**Task statement**
A complete answer includes every line below with the word "diaminobenzidine".

**Data for review**
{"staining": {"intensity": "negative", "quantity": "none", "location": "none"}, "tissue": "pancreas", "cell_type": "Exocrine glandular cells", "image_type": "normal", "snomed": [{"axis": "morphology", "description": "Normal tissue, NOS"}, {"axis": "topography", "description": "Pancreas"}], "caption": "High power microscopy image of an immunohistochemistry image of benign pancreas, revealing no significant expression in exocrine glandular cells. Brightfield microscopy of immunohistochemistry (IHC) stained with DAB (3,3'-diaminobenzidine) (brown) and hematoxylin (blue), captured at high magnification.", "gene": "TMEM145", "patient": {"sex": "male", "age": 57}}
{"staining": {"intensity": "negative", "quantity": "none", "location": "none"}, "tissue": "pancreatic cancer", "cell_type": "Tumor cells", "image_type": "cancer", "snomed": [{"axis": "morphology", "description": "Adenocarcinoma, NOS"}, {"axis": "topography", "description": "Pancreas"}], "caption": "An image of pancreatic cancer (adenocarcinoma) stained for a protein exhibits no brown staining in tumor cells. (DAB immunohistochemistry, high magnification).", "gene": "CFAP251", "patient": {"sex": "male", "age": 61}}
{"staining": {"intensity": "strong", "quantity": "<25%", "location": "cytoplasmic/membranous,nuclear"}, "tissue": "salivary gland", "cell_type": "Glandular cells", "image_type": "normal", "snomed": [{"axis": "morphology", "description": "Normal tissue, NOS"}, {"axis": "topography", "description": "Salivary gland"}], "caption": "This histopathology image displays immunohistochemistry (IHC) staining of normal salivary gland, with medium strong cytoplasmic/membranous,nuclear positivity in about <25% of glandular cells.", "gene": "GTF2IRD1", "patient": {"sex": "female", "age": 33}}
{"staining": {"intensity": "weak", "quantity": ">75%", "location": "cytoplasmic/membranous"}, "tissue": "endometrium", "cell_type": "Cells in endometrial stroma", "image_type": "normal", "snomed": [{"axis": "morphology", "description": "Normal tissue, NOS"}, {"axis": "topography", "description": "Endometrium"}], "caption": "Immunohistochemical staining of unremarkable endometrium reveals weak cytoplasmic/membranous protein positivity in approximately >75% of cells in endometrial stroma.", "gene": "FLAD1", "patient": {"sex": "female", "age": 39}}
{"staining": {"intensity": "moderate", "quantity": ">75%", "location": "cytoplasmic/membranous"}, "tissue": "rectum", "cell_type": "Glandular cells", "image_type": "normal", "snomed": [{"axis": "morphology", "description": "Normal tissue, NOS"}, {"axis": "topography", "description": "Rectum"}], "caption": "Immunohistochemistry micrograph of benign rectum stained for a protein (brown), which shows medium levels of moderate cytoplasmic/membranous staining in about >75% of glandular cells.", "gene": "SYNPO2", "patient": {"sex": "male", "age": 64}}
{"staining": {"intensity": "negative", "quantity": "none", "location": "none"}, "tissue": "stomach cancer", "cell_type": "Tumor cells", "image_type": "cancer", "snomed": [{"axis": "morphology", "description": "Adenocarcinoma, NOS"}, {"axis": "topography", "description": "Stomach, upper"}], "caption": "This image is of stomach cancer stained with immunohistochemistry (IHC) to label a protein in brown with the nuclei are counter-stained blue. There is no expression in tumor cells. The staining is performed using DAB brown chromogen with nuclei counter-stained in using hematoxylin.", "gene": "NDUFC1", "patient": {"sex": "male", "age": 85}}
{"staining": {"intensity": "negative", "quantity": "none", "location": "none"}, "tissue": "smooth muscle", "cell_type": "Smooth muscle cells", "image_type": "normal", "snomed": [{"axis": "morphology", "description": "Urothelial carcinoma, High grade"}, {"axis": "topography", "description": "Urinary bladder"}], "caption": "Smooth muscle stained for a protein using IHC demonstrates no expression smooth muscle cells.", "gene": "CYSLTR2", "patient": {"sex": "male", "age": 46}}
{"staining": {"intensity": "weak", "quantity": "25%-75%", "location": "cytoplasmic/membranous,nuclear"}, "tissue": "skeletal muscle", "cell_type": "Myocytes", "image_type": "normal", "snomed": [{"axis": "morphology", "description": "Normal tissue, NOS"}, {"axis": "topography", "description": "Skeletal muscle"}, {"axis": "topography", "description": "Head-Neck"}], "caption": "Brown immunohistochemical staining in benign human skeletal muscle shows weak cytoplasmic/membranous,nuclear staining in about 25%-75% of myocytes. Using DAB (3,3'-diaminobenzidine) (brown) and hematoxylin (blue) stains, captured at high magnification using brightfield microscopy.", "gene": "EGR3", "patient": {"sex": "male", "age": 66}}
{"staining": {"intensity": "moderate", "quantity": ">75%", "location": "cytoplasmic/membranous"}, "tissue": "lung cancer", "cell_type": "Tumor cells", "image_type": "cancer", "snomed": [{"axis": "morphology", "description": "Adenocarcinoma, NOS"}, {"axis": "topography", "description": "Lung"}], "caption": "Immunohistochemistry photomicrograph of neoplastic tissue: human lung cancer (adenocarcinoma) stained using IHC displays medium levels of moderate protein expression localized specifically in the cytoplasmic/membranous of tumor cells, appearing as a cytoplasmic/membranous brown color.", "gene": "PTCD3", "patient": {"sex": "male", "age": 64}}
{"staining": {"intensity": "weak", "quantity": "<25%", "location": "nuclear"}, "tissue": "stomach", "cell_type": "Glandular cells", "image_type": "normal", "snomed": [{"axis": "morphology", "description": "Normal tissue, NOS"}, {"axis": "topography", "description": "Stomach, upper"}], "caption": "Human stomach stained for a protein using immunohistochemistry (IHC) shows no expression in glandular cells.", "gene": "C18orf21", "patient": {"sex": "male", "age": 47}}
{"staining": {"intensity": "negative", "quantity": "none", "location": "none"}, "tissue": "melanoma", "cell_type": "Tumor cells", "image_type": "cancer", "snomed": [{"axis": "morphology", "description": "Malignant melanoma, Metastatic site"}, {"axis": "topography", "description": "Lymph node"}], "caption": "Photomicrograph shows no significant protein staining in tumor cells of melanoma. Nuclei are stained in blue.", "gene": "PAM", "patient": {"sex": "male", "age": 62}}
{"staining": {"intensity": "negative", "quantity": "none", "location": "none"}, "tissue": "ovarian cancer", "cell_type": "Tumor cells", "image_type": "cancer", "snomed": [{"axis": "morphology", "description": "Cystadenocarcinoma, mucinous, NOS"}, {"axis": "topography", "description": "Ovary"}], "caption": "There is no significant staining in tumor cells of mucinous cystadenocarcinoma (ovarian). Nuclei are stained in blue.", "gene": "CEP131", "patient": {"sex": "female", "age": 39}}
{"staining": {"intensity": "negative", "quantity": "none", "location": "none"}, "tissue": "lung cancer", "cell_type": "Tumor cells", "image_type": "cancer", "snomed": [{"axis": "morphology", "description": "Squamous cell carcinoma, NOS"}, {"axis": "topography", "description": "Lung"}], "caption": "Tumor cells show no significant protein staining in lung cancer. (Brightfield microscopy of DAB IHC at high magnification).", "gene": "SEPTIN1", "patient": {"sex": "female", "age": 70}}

**Written response**
{"staining": {"intensity": "negative", "quantity": "none", "location": "none"}, "tissue": "pancreas", "cell_type": "Exocrine glandular cells", "image_type": "normal", "snomed": [{"axis": "morphology", "description": "Normal tissue, NOS"}, {"axis": "topography", "description": "Pancreas"}], "caption": "High power microscopy image of an immunohistochemistry image of benign pancreas, revealing no significant expression in exocrine glandular cells. Brightfield microscopy of immunohistochemistry (IHC) stained with DAB (3,3'-diaminobenzidine) (brown) and hematoxylin (blue), captured at high magnification.", "gene": "TMEM145", "patient": {"sex": "male", "age": 57}}
{"staining": {"intensity": "weak", "quantity": "25%-75%", "location": "cytoplasmic/membranous,nuclear"}, "tissue": "skeletal muscle", "cell_type": "Myocytes", "image_type": "normal", "snomed": [{"axis": "morphology", "description": "Normal tissue, NOS"}, {"axis": "topography", "description": "Skeletal muscle"}, {"axis": "topography", "description": "Head-Neck"}], "caption": "Brown immunohistochemical staining in benign human skeletal muscle shows weak cytoplasmic/membranous,nuclear staining in about 25%-75% of myocytes. Using DAB (3,3'-diaminobenzidine) (brown) and hematoxylin (blue) stains, captured at high magnification using brightfield microscopy.", "gene": "EGR3", "patient": {"sex": "male", "age": 66}}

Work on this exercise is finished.